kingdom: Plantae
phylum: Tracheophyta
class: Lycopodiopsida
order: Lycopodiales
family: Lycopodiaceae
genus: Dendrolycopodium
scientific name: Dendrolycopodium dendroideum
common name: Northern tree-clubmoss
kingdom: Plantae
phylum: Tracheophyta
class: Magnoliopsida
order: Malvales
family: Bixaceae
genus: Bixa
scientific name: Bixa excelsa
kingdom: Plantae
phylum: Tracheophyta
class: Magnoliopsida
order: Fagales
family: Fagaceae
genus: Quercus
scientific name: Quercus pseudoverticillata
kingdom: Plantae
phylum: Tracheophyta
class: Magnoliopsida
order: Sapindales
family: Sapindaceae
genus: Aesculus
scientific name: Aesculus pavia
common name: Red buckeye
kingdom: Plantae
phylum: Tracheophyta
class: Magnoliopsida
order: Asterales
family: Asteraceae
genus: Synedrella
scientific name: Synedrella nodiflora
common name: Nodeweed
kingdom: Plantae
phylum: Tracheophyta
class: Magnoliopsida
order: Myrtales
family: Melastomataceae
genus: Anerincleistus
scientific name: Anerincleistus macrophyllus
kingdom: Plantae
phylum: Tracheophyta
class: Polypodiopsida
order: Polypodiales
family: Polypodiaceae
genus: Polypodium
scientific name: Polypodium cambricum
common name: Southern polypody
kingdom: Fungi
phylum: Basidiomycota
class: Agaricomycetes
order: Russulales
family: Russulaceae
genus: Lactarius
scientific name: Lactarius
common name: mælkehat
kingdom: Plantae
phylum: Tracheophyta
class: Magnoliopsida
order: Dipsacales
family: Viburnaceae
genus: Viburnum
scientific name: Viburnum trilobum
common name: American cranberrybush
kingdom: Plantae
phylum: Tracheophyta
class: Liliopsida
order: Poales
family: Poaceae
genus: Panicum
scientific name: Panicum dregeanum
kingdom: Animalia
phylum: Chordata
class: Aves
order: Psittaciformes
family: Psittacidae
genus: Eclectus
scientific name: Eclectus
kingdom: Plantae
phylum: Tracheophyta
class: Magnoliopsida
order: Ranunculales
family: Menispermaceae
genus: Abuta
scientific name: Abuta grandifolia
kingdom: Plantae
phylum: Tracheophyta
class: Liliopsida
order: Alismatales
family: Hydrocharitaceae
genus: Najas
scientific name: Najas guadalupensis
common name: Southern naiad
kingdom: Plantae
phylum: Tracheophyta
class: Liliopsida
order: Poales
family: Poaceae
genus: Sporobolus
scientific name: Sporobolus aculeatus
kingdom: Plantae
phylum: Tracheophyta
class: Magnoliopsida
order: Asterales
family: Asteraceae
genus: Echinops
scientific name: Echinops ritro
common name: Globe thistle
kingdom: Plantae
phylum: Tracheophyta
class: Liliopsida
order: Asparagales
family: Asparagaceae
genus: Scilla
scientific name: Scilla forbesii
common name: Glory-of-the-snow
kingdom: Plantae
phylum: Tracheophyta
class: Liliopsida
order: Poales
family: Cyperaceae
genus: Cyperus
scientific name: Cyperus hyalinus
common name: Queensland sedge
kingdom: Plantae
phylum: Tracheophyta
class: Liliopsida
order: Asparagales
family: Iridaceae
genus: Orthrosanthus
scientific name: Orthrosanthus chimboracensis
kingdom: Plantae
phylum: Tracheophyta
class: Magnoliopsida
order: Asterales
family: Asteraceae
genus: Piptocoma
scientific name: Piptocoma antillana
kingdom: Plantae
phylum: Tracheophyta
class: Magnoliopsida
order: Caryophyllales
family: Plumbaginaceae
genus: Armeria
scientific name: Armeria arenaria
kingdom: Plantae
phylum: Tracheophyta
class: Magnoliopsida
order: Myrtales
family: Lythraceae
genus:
* * * *
▶ _EXERCISE AIM_: Retype the records above word for word, from the first line up to and including the line with "order: Russulales".

▶ _REPLY_:
kingdom: Plantae
phylum: Tracheophyta
class: Lycopodiopsida
order: Lycopodiales
family: Lycopodiaceae
genus: Dendrolycopodium
scientific name: Dendrolycopodium dendroideum
common name: Northern tree-clubmoss
kingdom: Plantae
phylum: Tracheophyta
class: Magnoliopsida
order: Malvales
family: Bixaceae
genus: Bixa
scientific name: Bixa excelsa
kingdom: Plantae
phylum: Tracheophyta
class: Magnoliopsida
order: Fagales
family: Fagaceae
genus: Quercus
scientific name: Quercus pseudoverticillata
kingdom: Plantae
phylum: Tracheophyta
class: Magnoliopsida
order: Sapindales
family: Sapindaceae
genus: Aesculus
scientific name: Aesculus pavia
common name: Red buckeye
kingdom: Plantae
phylum: Tracheophyta
class: Magnoliopsida
order: Asterales
family: Asteraceae
genus: Synedrella
scientific name: Synedrella nodiflora
common name: Nodeweed
kingdom: Plantae
phylum: Tracheophyta
class: Magnoliopsida
order: Myrtales
family: Melastomataceae
genus: Anerincleistus
scientific name: Anerincleistus macrophyllus
kingdom: Plantae
phylum: Tracheophyta
class: Polypodiopsida
order: Polypodiales
family: Polypodiaceae
genus: Polypodium
scientific name: Polypodium cambricum
common name: Southern polypody
kingdom: Fungi
phylum: Basidiomycota
class: Agaricomycetes
order: Russulales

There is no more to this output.